Because Neuvirth is under contract, the Flyers could choose to leave him unprotected in the expansion draft, where the Vegas Golden Knights - whose general manager, George McPhee, drafted Neuvirth in 2006 for the Washington Capitals - could scoop him up. Or, they could protect him, bank that his star-crossed injury history is a thing of the past, and let Mason walk.

Given that the Flyers need to create cap space, and given that Mason is both a better and (from a health standpoint) more reliable goaltender than Neuvirth, the question they have to ask themselves is this: Which scenario benefits us more, keeping the slightly superior goalie at a slightly higher price or keeping the slightly lesser goalie (who could get hurt again) at the slightly lower price?

"I'm not trying to rob the bank," Mason said. "I'm looking for a fair contract. Coming off a three-year contract, I think for the most part I was a pretty solid investment for them. . . .

"I'm well aware that they have prospects in the system, but goaltenders have a hard time stepping in right away. They need time to develop. I think Hexy understands that they don't want to rush anybody, so whether it's two, three, four years down the line, whatever it may be, I understand that there are goalies here who they're going to be high on."

Mason left no doubt that he wouldn't mind serving as a mentor to Stolarz, in part because he and Stolarz get along well, in part because he doesn't perceive him as a threat to usurp him anytime soon. The Flyers began this season by, in essence, establishing a goaltenders' Thunderdome and setting Mason and Neuvirth inside it. Each goalie was in the final year of his contract, and the organization's thinking was that each one's desire and desperation to secure a long-term deal would raise his level of play.

The plan failed. Neuvirth's .891 save percentage was the lowest of his eight-year career, and his season ended with him flat on his back after he passed out from dehydration during a game against the Devils on April 1. Mason's mark of .908 was his worst in his four full seasons here, and he said the early uncertainty over which goalie would play when and why contributed to his and Neuvirth's inconsistency.

"It doesn't work, and I think it's shown throughout the league that it doesn't work," Mason said. "Tampa got rid of their situation.

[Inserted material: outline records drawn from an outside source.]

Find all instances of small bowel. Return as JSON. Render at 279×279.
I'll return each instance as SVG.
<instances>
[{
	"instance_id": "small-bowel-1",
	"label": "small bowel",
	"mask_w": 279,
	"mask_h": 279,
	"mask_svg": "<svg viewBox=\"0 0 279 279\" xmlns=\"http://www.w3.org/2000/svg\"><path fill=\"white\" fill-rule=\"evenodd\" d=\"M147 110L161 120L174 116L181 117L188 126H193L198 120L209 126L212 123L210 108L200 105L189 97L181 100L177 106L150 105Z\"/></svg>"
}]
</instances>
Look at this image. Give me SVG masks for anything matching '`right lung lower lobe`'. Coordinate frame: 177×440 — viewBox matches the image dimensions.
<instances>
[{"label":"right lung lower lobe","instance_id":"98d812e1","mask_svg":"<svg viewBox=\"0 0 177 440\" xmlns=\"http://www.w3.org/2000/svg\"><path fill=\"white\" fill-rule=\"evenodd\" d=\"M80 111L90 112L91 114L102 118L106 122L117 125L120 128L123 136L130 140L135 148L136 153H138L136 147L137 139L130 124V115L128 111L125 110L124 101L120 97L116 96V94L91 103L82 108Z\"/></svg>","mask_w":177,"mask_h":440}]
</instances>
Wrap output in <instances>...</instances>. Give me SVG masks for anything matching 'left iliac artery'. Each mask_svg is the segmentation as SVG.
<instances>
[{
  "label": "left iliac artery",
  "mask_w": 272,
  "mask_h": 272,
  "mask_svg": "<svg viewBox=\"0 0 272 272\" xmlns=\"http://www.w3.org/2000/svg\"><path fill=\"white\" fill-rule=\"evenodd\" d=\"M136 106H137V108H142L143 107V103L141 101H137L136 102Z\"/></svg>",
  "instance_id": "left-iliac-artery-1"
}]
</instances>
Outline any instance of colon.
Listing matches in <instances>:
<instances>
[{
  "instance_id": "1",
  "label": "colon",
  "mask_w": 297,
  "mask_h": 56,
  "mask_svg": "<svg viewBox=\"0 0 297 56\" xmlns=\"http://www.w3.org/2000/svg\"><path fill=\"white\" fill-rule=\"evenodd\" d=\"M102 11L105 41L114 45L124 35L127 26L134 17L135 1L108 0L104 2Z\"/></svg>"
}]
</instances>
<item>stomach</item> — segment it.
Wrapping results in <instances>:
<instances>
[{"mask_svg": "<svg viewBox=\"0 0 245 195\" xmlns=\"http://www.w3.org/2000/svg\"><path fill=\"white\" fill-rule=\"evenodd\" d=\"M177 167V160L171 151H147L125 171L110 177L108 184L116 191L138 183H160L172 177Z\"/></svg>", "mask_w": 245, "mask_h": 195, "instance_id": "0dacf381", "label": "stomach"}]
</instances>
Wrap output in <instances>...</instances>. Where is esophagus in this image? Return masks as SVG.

St. Louis got rid of their situation. It's got nothing to do with Neuvy and I as people. I've got no issues with Neuvy. It just doesn't work for the goaltending position. . . . It's just the way the position is played. You can't be in and out, in and out. You have to have the flow. I believe when given that flow, we've done well with it."

Sounds simple. It isn't. Not for the Flyers, not for Steve Mason. He may yet get his wish. He may yet be back. But he will have to wait, and he will have to get used to it.